# [Document text]
================
Of course, the connection loss event should be handled correctly as well
since honest to god disconnects can happen.

On Tue, Oct 12, 2010 at 10:57 AM, Avinash Lakshman 
avinash.laksh...@gmail.com wrote:

 Would my watcher get invoked on this ConnectionLoss event? If so I am
 thinking I will check for KeeperState.Disconnected and reset my state. Is
 my
 understanding correct? Please advice.

 Thanks
 Avinash

 On Tue, Oct 12, 2010 at 10:45 AM, Benjamin Reed br...@yahoo-inc.com
 wrote:

   ZooKeeper considers a client dead when it hasn't heard from that client
  during the timeout period. clients make sure to communicate with
 ZooKeeper
  at least once in 1/3 the timeout period. if the client doesn't hear from
  ZooKeeper in 2/3 the timeout period, the client will issue a
 ConnectionLoss
  event and cause outstanding requests to fail with a ConnectionLoss.
 
  So, if ZooKeeper decides a process is dead, the process will get a
  ConnectionLoss event. Once ZooKeeper decides that a client is dead, if
 the
  client reconnects, the client will get a SessionExpired. Once a session
 is
  expired, the expired handle will become useless, so no new requests, no
  watches, etc.
 
  The bottom line is if your process gets a process expired, you need to
  treat that process as expired and recover by creating a new zookeeper
 handle
  (possibly by restarting the process) and resetup your state.
================
# [Portion of a data file]

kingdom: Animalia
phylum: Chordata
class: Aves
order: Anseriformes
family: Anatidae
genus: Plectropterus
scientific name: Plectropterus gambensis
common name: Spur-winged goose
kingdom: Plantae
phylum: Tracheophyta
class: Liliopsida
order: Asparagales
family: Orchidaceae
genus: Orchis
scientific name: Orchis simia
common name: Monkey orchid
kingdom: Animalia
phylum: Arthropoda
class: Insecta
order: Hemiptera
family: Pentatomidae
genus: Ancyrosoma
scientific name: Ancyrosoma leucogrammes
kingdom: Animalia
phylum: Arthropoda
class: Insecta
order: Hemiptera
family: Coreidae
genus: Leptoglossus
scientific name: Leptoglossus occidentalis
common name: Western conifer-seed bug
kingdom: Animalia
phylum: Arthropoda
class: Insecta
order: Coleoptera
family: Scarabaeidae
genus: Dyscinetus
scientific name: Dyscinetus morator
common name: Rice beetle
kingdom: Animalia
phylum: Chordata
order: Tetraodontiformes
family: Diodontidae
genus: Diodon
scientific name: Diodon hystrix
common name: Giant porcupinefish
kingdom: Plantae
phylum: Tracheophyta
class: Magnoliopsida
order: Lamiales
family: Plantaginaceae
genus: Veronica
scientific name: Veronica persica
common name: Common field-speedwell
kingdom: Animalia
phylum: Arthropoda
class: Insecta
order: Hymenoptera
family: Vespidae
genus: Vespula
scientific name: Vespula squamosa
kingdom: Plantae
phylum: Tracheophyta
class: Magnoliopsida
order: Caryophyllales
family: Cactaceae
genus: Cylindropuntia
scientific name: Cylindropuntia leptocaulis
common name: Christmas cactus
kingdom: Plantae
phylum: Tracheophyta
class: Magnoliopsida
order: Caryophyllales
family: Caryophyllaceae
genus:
================
# [Problem 1]
Please translate this sentence from the ZooKeeper thread into Spanish: "ZooKeeper considers a client dead when it hasn't heard from that client during the timeout period."
# [Problem 2]
Carry the ZooKeeper thread on past its last sentence.

# [Written answer 1]
ZooKeeper considera que un cliente está muerto cuando no ha tenido noticias de ese cliente durante el período de tiempo de espera.

# [Written answer 2]
  ben
 
 
  On 10/12/2010 09:54 AM, Avinash Lakshman wrote:
 
  This is what I have going:
 
  I have a bunch of 200 nodes come up and create an ephemeral entry under
 a
  znode names /Membership. When nodes are detected dead the node
 associated
  with the dead node under /Membership is deleted and watch delivered to
 the
  rest of the members. Now there are circumstances a node A is deemed dead
  while the process is still up and running on A. It is a false detection
  which I need to probably deal with. How do I deal with this situation?
   Over
  time false detections delete all the entries underneath the /Membership
  znode even though all processes are up and running.
 
  So my questions are:
  Would the watches be pushed out to the node that is falsely deemed dead?
  If
  so I can have that process recreate the ephemeral znode underneath
  /Membership.
  If a node leaves a watch and then truly crashes. When it comes back up
  would
  it get watches it missed during the interim period? In any case how do
  watches behave in the event of false/true failure detection?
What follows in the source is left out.